Gesagt, getan: Patient Gilbert Abbott inhalierte das stechend riechende „Letheon“ und spürte, so erzählt er selbst später, tatsächlich kaum, wie ihm ein Tumor unterhalb des linken Unterkiefers entfernt wurde. Der Schmerz sei noch spürbar gewesen, sagte Abbott nach der OP, doch deutlich abgeschwächt, so als habe jemand „mit einer Hacke die Haut aufgekratzt“. Diese Tumor-Entfernung gilt als Geburtsstunde der Anästhesie und fand schon im November 1846 im Fachblatt Boston Medical and Surgical Journal, dem heutigen New England Journal of Medicine, große Anerkennung.

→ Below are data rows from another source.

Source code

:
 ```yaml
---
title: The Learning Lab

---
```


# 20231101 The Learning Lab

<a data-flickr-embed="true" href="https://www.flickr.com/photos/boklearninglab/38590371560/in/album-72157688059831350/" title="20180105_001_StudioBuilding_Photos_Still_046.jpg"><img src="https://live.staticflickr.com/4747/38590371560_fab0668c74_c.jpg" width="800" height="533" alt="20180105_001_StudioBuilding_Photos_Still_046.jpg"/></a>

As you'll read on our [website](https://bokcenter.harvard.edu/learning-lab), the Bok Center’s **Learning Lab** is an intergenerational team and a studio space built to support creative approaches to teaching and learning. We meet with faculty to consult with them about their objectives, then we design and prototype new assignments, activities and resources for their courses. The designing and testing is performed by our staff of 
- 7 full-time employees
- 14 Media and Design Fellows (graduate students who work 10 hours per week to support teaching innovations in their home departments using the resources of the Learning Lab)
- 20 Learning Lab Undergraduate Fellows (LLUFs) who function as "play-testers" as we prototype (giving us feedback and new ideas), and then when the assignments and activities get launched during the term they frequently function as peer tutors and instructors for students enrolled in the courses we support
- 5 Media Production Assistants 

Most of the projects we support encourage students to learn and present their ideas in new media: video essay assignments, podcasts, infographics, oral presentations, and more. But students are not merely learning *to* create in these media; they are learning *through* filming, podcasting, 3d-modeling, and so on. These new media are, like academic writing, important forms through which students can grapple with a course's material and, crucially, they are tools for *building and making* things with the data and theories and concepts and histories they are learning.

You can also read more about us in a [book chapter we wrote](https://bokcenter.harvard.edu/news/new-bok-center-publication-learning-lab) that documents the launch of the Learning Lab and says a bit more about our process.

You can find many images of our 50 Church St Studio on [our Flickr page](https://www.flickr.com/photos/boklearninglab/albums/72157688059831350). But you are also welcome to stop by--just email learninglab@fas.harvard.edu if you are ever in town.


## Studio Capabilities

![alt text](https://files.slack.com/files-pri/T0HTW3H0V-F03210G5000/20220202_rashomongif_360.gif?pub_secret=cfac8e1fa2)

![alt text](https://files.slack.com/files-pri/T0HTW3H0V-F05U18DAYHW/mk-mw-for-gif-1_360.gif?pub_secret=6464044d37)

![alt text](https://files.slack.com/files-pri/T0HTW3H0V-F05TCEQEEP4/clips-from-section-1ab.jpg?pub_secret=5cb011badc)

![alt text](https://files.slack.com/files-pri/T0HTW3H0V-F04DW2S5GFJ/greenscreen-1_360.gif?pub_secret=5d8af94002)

In der Zahnmedizin soll Äther als Narkosemittel bereits im Januar 1842 durch William E. Clarke eingesetzt worden sein. Er verabreichte angeblich in Rochester im US- Bundesstaat New York einer Patientin durch ein Handtuch Äther. Danach soll ihr der Zahnarzt Elijah Pope einen Zahn gezogen haben. Morton hatte für seine Operation ein halboffenes Narkosesystem entwickelt. In einen Glaskolben mit zwei Öffnungen war ein Schwamm mit Äther getränkt. Durch den Glaskolben atmete der Patient ein Gemisch aus Raumluft und Äther ein, wobei das Ausatmen durch ein spezielles Ventil nach außen erfolgte.
Experimente mit Lachgas
Einer, der ebenfalls als Pionior der Anästhesie bezeichnet werden kann, war zu Beginn des 19. Jahrhunderts der amerikanischen Zahnarzt Dr. Horace Wells. Sein Augenmerk galt früh der Vermeidung von Schmerzen bei der Extraktion von Zähnen. Im Jahre 1838 veröffentlichte er seine Arbeit „An Essay on Teeth, Comprising a Brief Description of their Formation, Disease, and Proper Treatment“. Nach einer Reihe von fehlgeschlagenen Experimenten mit unterschiedlichen Narkotika glaubte er seit 1840 an die Effizienz des Stickoxyduls, dessen genaue Bezeichnung heute Distickstoffmonoxid lautet und das umgangssprachlich Lachgas genannt wird. In einem Selbstversuch ließ er sich in seiner Praxis durch den Kollegen Dr. John Mankey Riggs unter der Narkose von Stickoxydul einen Weisheitszahn ziehen. Als er wieder zu sich kam, soll der ausgerufen haben: „A new era in tooth-pulling!“ Durch den erfolgreichen Selbstversuch ermutigt, wandte Wells das Gas als Narkosemittel sofort in der eigenen Praxis an. Vielen seiner Patienten konnte er so schmerzfrei die Zähne ziehen. Um seine Entdeckung einer breiteren Öffentlichkeit zu demonstrieren, ging Wells am 20. Januar 1845 nach Boston. Dorthin hatte ihn der berühmte Chirurg Dr. John Collins Warren zu seiner Vorlesung an das Massachusetts General Hospital der Harvard University eingeladen, um die Wirkung des Stickoxyduls an einem Studenten vorzuführen. Doch anstatt von dem anwesenden Auditorium gefeiert zu werden, misslang die Demonstration. Sehr wahrscheinlich war die Dosierung des Gases zu gering oder das selbst hergestellte Lachgas nicht rein genug. Horace Wells wurde von den Studenten ausgepfiffen und als Scharlatan bezeichnet und das Narkosegas als Humbug abgetan. Der gute Ruf des Zahnarztes war in der medizinischen Fachwelt dahin. Dennoch wendete Wells in seiner Praxis bei der Zahnextraktion weiterhin erfolgreich Lachgas als Narkosemitteln an.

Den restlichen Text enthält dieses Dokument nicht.